In your research of parts washers, you might have come across the term ultrasonics. This is usually in reference to an optional feature that can be added to the standard parts washing system to achieve a specific level of cleanliness.
So, what are ultrasonics and how do they work?
As you might imagine, ultrasonic devices emit sound waves at specific frequencies. When under water, this causes a process called cavitation. Cavitation occurs when the soundwaves from an ultrasonic device causes the water molecules to become volatile when interacting with the part being washed. These water molecules then implode when they strike an object or part sending a tiny shockwave into the part’s surface, which helps to loosen soils and debris.
There are many different types of ultrasonic devices that operate at different frequencies. The type of ultrasonic device chosen is usually defined by the shape of the part, its size, the type of contaminant to be removed and the level of cleanliness that is to be achieved.
Typically, ultrasonics with frequencies in the range of 25 kilohertz (kHz) to 40 kHz are used in parts washing applications. Lower frequencies are used to remove larger soils while higher frequencies are used to remove soils at the sub-microscopic level and to access tiny holes. The frequency chosen depends on the customer’s cleanliness requirements and the part’s geometry.
In addition, ultrasonics are also used to clean parts with complex shapes where sprays or liquid immersion might not be enough. The ultrasonic cavitation process can reach into virtually any hole, groove or recess a part may have to loosen soils.

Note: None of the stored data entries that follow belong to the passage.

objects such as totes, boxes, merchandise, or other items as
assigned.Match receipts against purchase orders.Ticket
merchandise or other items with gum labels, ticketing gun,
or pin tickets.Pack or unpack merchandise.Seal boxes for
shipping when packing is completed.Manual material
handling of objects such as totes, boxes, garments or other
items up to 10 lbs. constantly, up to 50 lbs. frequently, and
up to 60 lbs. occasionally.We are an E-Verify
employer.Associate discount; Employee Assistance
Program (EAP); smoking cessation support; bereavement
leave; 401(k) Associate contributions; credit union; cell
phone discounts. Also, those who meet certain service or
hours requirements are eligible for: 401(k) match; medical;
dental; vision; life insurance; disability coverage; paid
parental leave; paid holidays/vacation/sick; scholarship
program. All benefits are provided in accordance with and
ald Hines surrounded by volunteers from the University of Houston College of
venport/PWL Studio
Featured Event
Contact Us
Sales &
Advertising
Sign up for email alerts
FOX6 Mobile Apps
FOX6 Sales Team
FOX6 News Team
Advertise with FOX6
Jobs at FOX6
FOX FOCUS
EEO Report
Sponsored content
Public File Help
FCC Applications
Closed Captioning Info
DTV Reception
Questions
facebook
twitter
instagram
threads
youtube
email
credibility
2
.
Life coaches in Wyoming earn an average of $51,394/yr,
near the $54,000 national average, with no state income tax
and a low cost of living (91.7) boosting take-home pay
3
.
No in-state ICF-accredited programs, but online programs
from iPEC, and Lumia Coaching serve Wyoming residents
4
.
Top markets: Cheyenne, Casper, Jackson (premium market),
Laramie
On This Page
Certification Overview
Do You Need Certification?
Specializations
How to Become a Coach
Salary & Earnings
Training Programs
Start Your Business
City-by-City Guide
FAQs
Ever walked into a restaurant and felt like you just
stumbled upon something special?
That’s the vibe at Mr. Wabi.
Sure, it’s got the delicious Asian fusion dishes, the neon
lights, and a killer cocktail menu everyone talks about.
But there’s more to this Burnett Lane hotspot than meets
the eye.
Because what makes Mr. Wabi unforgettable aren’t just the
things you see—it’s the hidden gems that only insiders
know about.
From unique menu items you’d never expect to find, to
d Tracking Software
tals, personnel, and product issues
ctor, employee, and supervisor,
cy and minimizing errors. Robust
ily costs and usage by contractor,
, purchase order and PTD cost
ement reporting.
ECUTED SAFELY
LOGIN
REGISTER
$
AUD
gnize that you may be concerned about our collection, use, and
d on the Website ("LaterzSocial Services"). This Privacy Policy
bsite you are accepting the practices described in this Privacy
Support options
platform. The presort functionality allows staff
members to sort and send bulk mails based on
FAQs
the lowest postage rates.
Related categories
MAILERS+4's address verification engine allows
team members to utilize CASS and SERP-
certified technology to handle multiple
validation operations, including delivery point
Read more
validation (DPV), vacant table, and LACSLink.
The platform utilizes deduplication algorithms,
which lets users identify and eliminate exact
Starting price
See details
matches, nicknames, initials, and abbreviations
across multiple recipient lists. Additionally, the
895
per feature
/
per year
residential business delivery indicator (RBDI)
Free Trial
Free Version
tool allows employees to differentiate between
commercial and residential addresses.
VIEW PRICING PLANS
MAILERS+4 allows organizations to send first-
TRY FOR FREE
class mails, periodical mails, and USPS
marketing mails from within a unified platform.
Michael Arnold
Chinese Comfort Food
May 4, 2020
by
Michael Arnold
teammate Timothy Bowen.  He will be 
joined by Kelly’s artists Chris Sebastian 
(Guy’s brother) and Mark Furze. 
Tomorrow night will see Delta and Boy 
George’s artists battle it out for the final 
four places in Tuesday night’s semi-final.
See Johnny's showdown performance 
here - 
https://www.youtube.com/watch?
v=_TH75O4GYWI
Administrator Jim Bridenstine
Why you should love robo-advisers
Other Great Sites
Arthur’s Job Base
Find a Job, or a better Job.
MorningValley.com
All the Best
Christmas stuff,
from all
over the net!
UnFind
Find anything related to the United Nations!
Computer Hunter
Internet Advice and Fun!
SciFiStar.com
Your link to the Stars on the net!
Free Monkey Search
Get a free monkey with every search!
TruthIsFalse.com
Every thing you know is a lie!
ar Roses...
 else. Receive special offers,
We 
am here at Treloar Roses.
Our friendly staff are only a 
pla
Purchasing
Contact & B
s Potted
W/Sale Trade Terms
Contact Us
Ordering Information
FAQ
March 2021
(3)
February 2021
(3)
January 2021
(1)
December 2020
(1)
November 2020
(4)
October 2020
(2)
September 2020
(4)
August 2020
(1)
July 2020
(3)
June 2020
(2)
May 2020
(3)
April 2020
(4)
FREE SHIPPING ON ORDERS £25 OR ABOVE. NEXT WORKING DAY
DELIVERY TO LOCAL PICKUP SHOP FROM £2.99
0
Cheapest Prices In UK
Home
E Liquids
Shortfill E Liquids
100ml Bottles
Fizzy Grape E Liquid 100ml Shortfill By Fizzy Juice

However, ultrasonics can only work when immersed in the cleaning solution and is always used as a supplemental feature. Ultrasonics are rarely successful as a primary or initial cleaning tool. Rather, ultrasonics are often used in conjunction with some form of mechanical motion (agitation or rotation) during full immersion. When combined with these other features, ultrasonics can prove to be highly effective.
For all its advantages, ultrasonics do have some limitations you should be aware of. High levels of air, bubbles, oil or solid soils in the cleaning solution can absorb the ultrasonic cavitation. Additionally, certain materials, such as soft plastic, can also absorb ultrasonic cavitation and prevent it from being uniform within the cleaning tank. Aggressive filtration will also interfere with ultrasonics because it tends to introduce air and bubbles into the solution.
Generally, ultrasonics are used for specialized, precision cleaning. It is not a good fit for initial soil removal and the washing environment must meet the conditions mentioned above. So, when considering whether or not to use this feature, be sure to discuss it in detail with your vendor to see if this is a good fit for your cleaning application.